Greg Jericho
Chief Economist
As Amy and I spend the morning looking through our employment contracts to see if there is a clause for “recovering lost hour of our life” for those of you who did not see it, Amy has some nice clips below to check out.
Overall, it was a debate which probably should worry the Dutton camp because he did about as well as he could, and the audience still said he lost.
I thought Dutton did fine, so long as you don’t mind lies.
He suggested the budget was in balance when the ALP took over in 2022, which is wrong.
He suggested bulk billing numbers were not falling when the ALP took over, which is wrong.
He suggested international students are causing house prices and rents to rise, which is wrong.
He suggested Jim Chalmers is wanting interest rates to fall because he is panicking about a recession that seems to be the ALP’s fault, which is wrong.
He suggested the LNP after the 2013 election did not cut health spending, which is wrong.
And well, you get the idea.
He had some good moments such as when Albanese did his schtick of holding up a Medicare card and saying that’s all you need by asking the questioner if she has to pay when she sees a GP (she did).
But missed some things. Pretty much his campaign no seems to be petrol and gas and trying to remind people of The Voice.
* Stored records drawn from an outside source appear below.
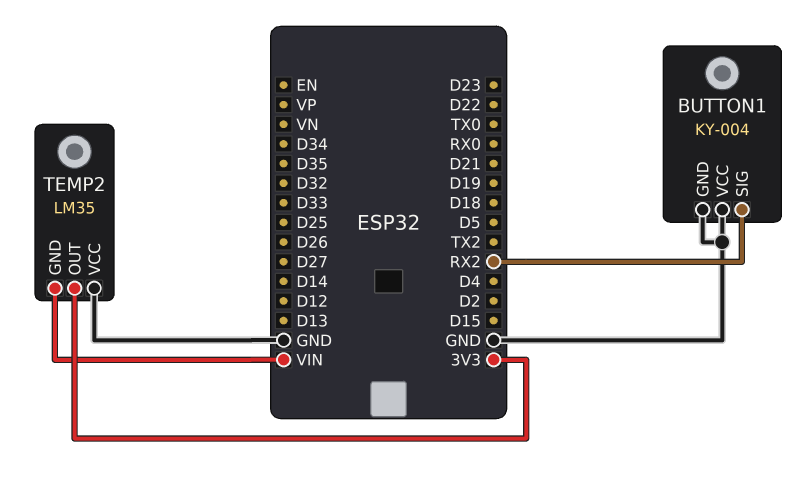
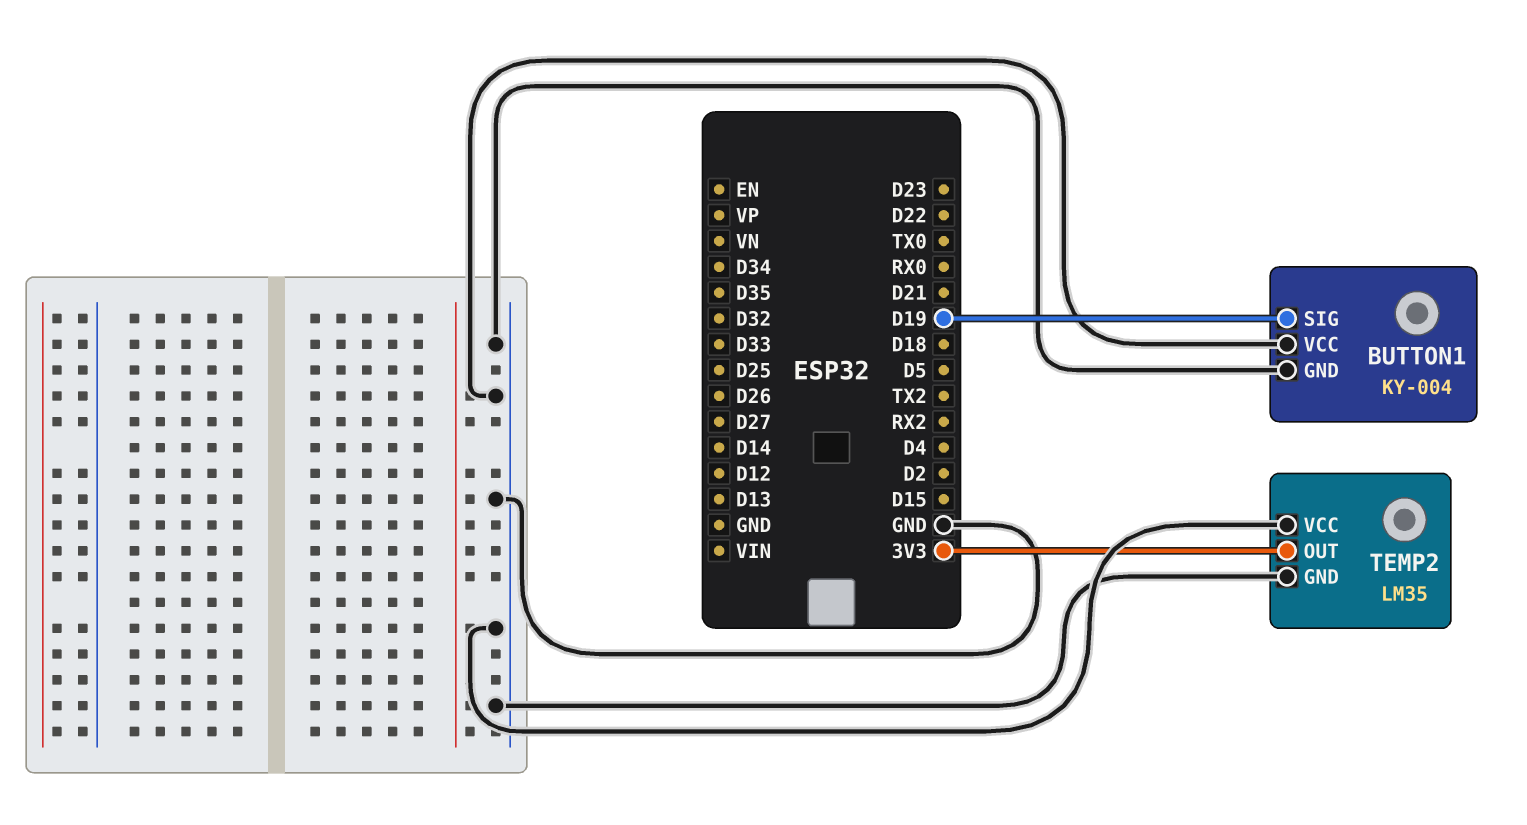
BUTTON1 pin SIG: RX2 -> D19
TEMP2 pin GND: VIN -> GND

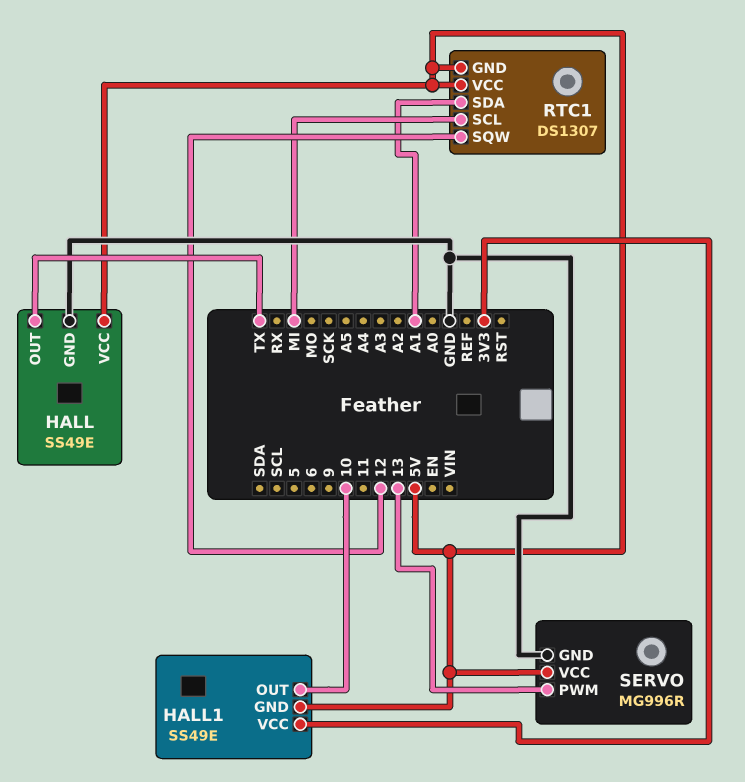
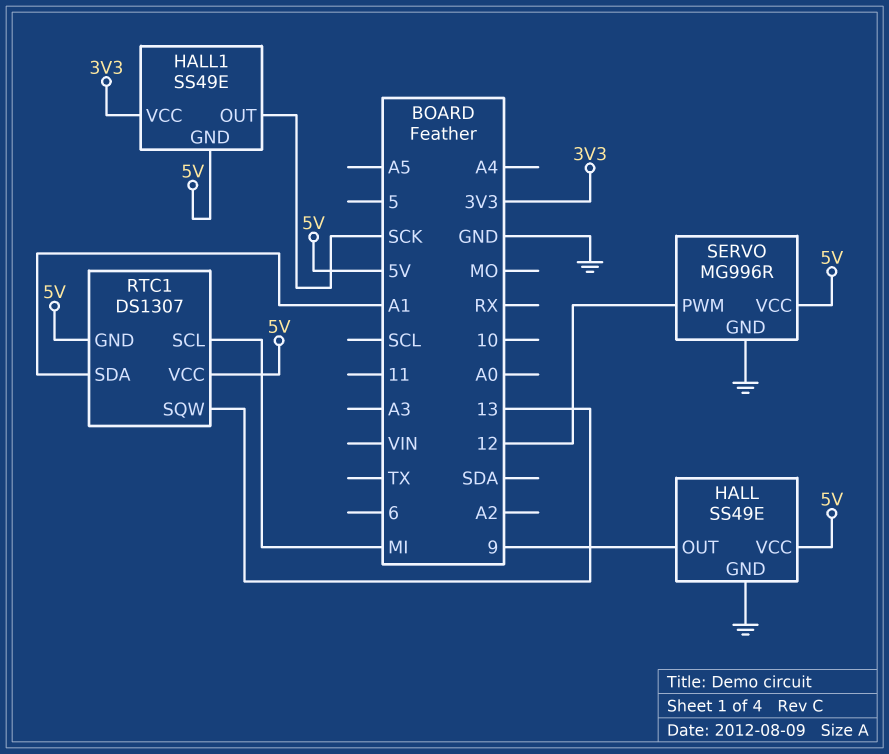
HALL pin OUT: TX -> 9
HALL1 pin OUT: 10 -> SCK
RTC1 pin SQW: 12 -> 13
SERVO pin PWM: 13 -> 12

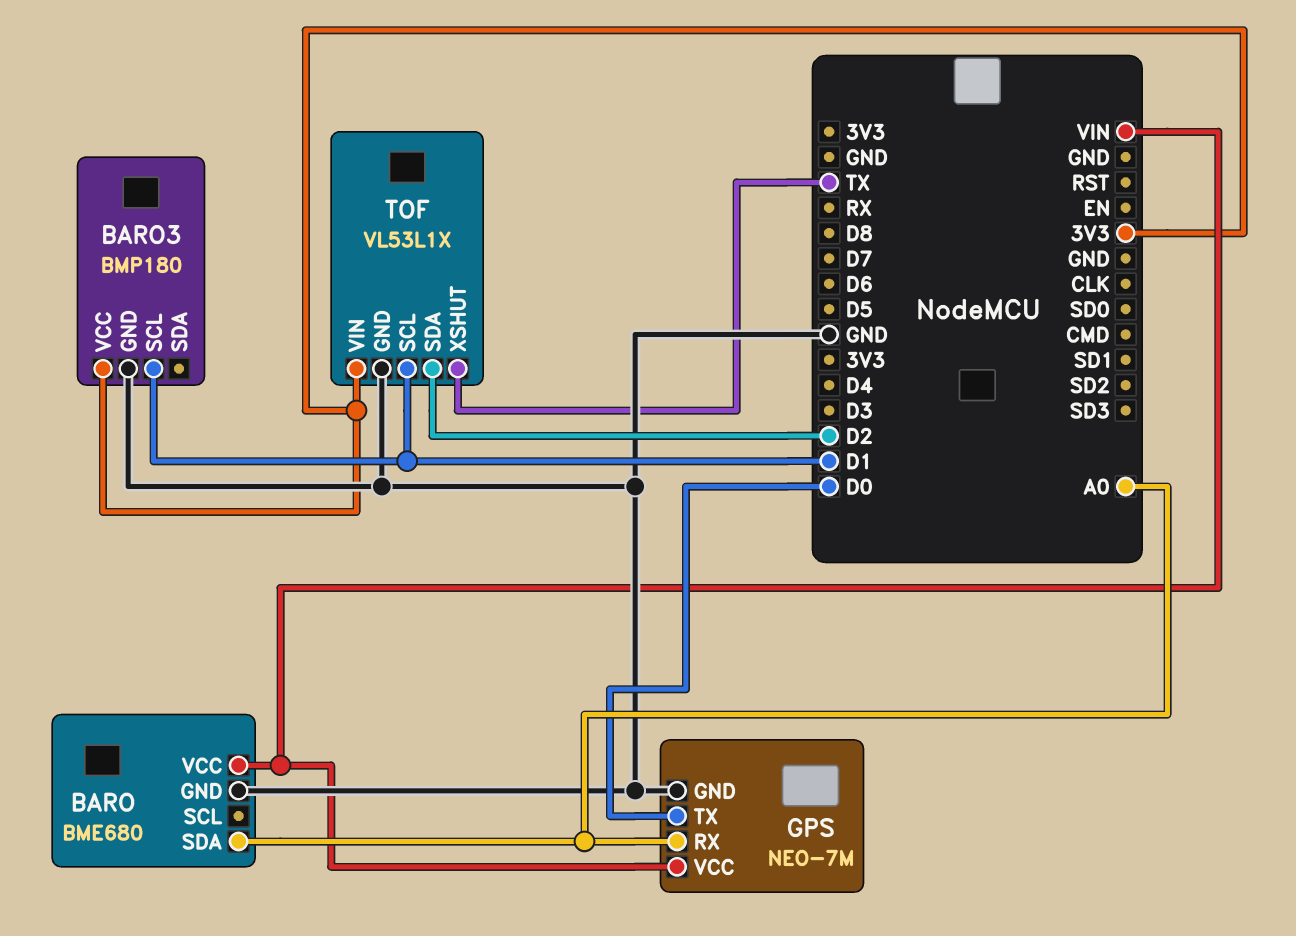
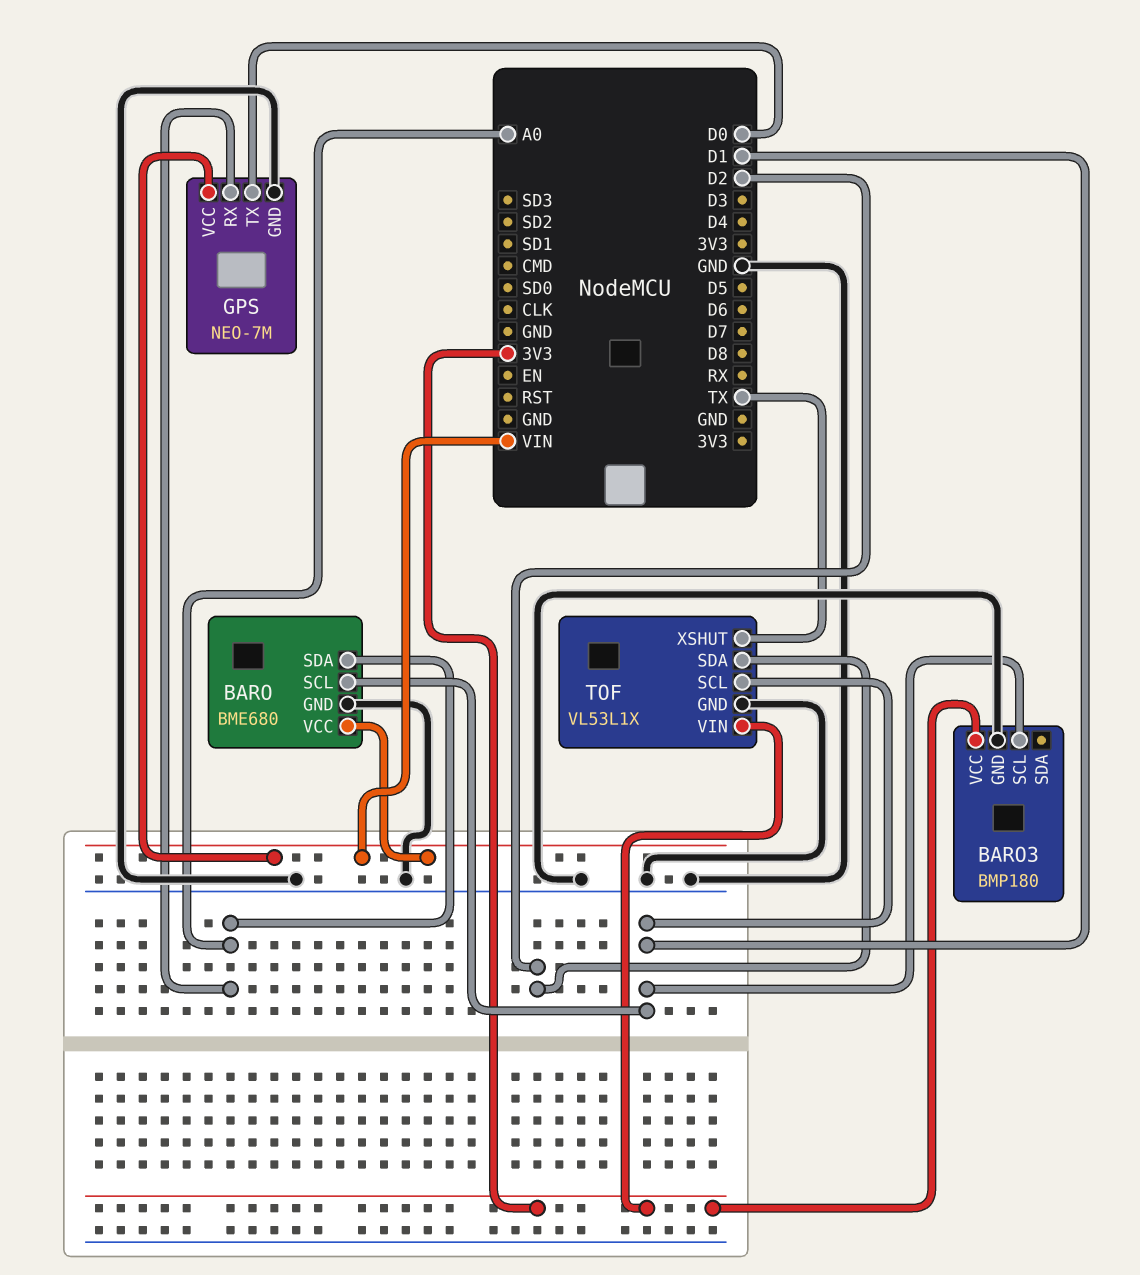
BARO pin SCL: none -> D1

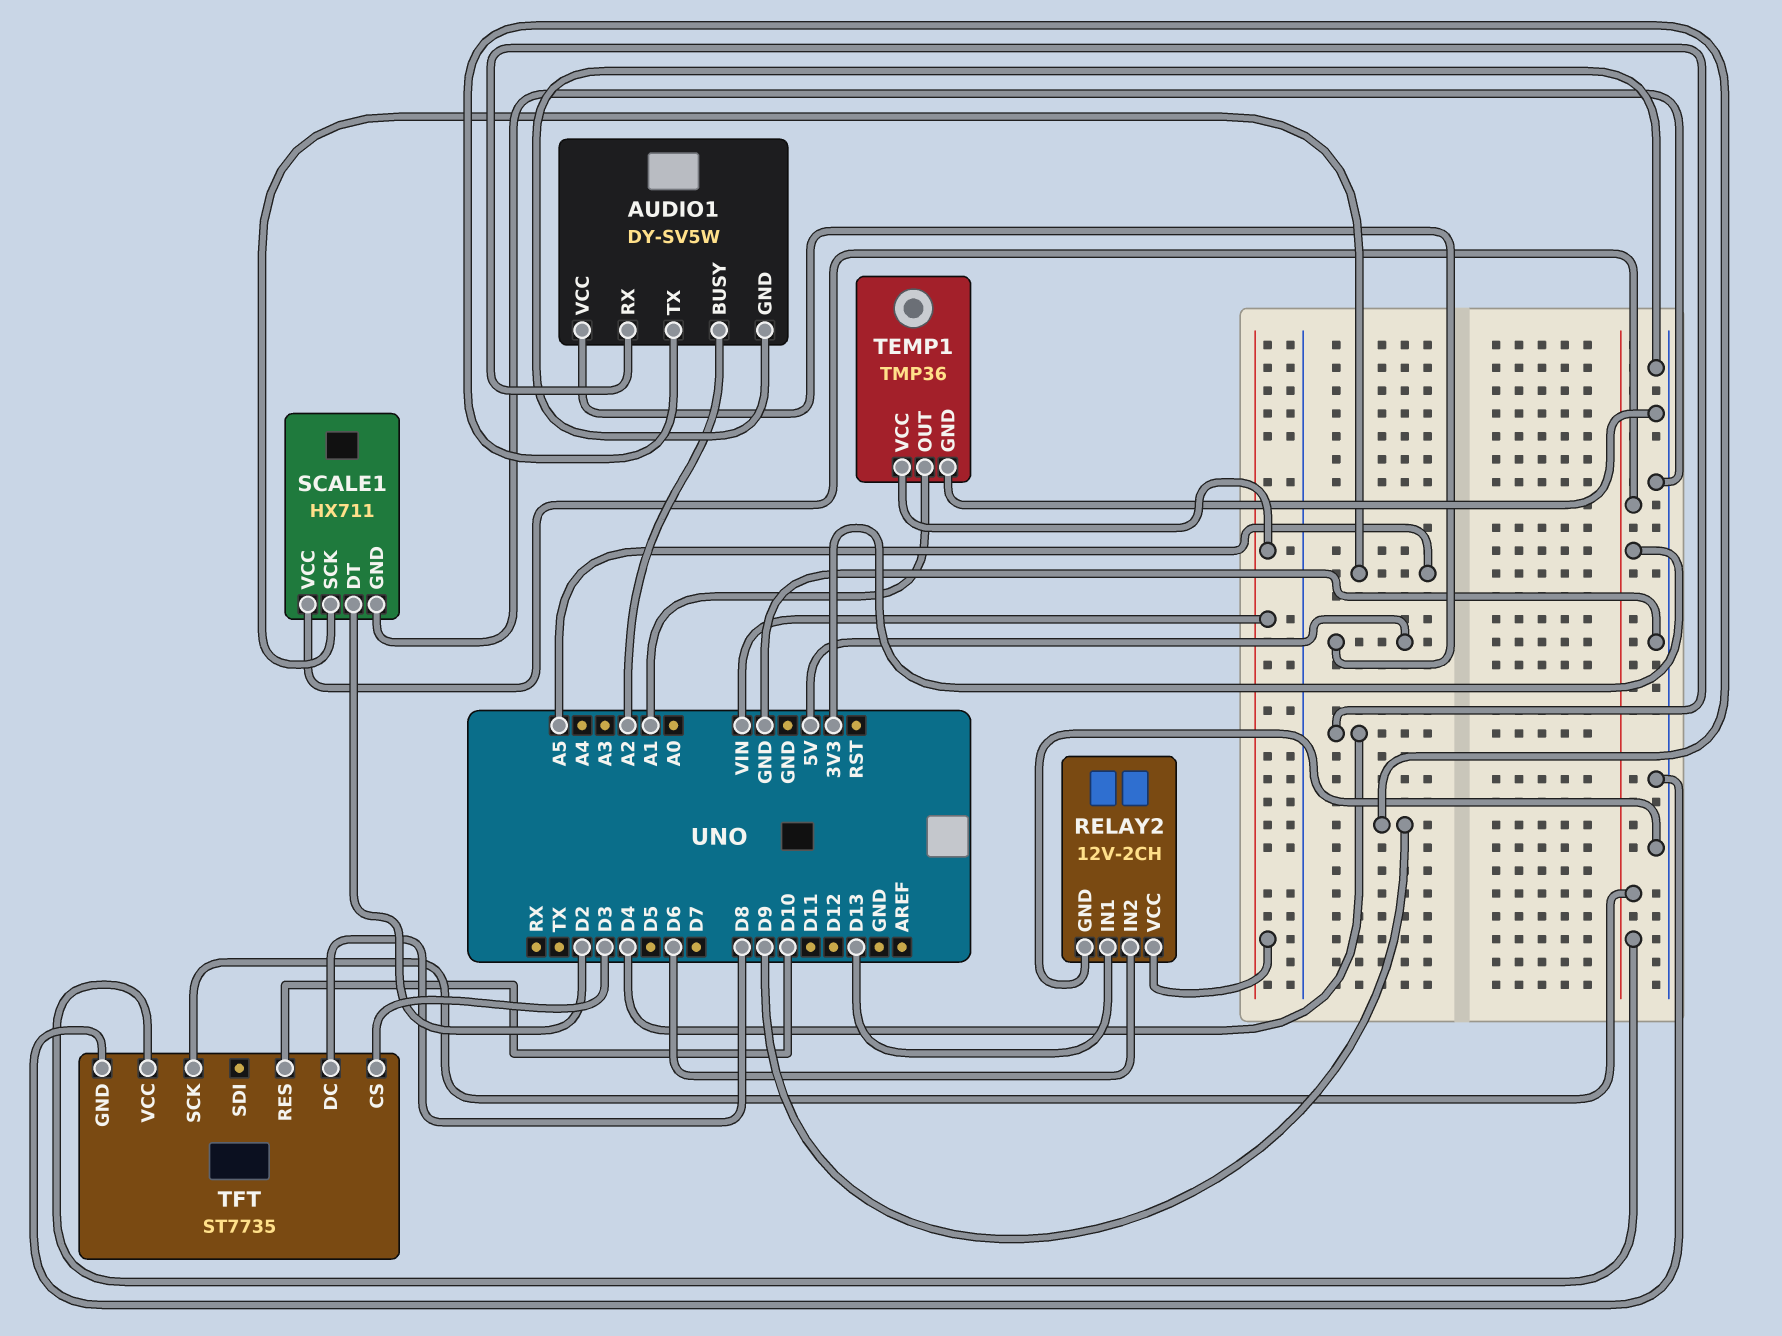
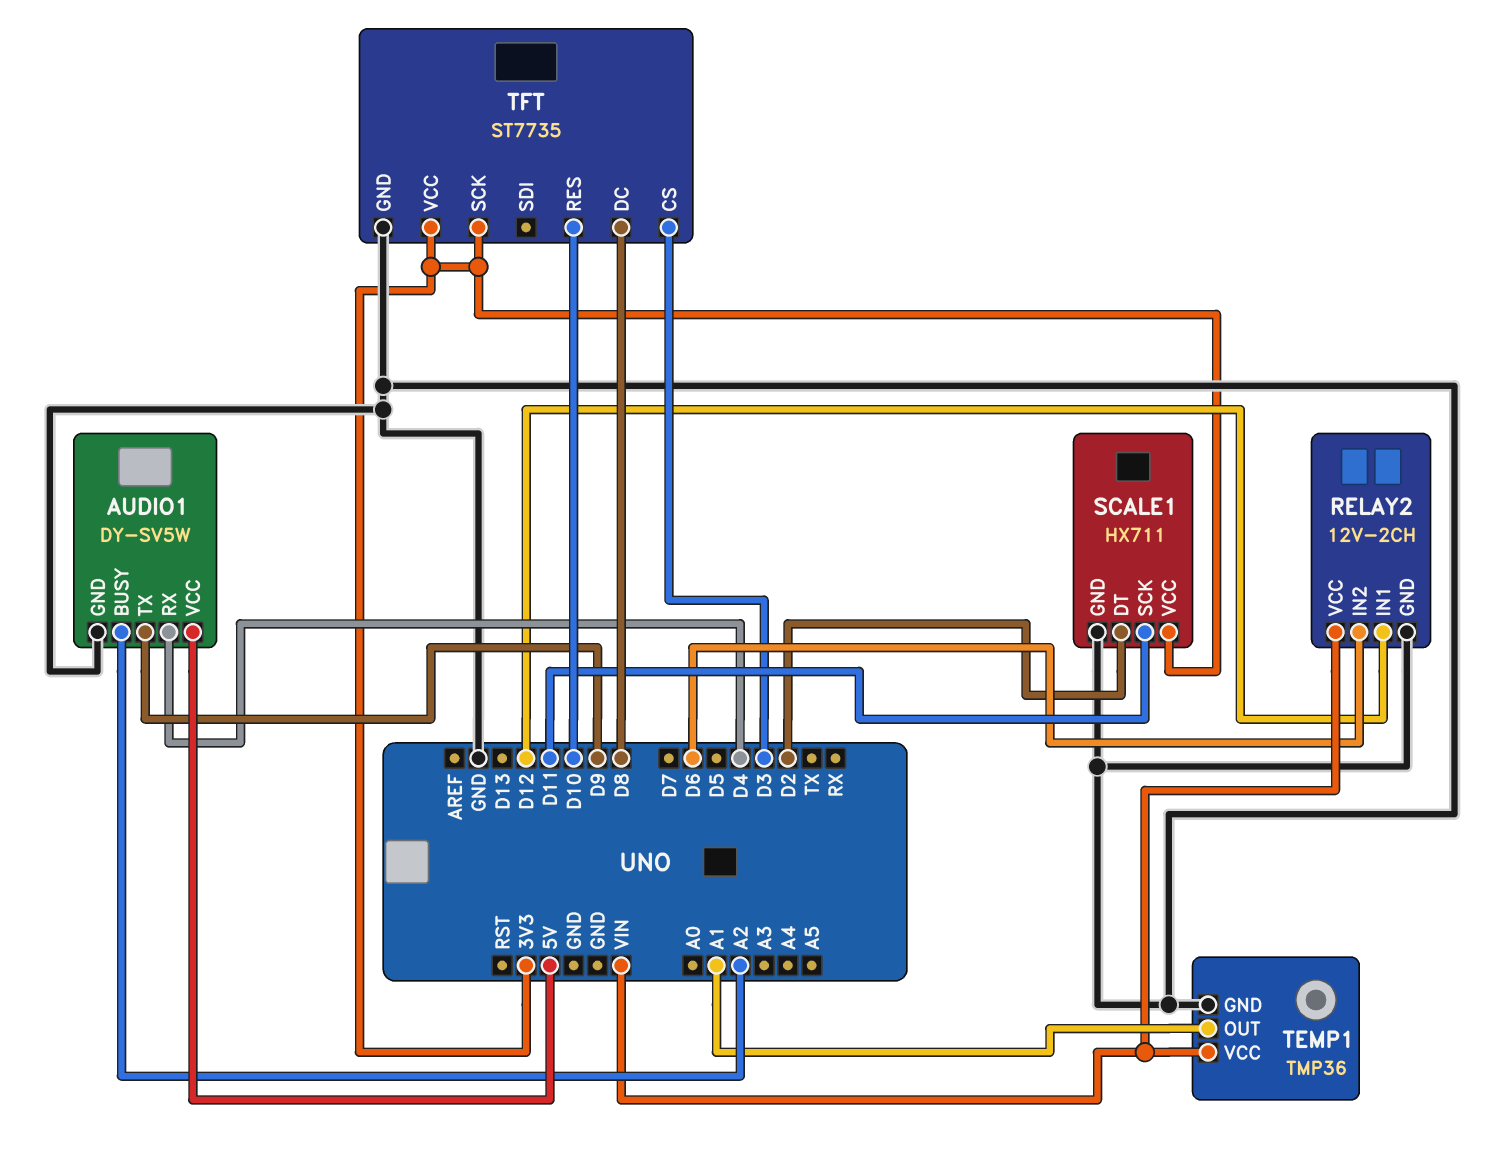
RELAY2 pin IN1: D13 -> D12
SCALE1 pin SCK: A5 -> D11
He didn’t really go big on gas, which was odd given the modelling for the gas reservation policy was released straight after, but even his petrol excise policy already seems odd because he couldn’t really explain why, if it is so good, he is only going to do it for a year. He suggested something about Labor spending money madly, which makes no sense given the excise cut costs roughly the same as the tax cut and Dutton has promised to get rid of those so what’s the issue?
For Albanese it was Albanese as we known him. He was clunky at times, when he tried to get an answer on petrol excise into a line about working from home.
He really missed an opportunity to paint Dutton as reckless over his talk of a recession.
The sad part was all the bipartisanship.
Both love AUKUS despite Trump, both are very worried about Gaza but also not doing a damn thing. Both went out of their way to praise a woman who seemed to think migrants were the cause of all problems with housing (apparently foreign students are buying lots of houses – 2 or 3 and leaving them empty). Both are happy to say foreign investors in housing are bad, but nothing to say about local investors (or the tax regimes that benefit them).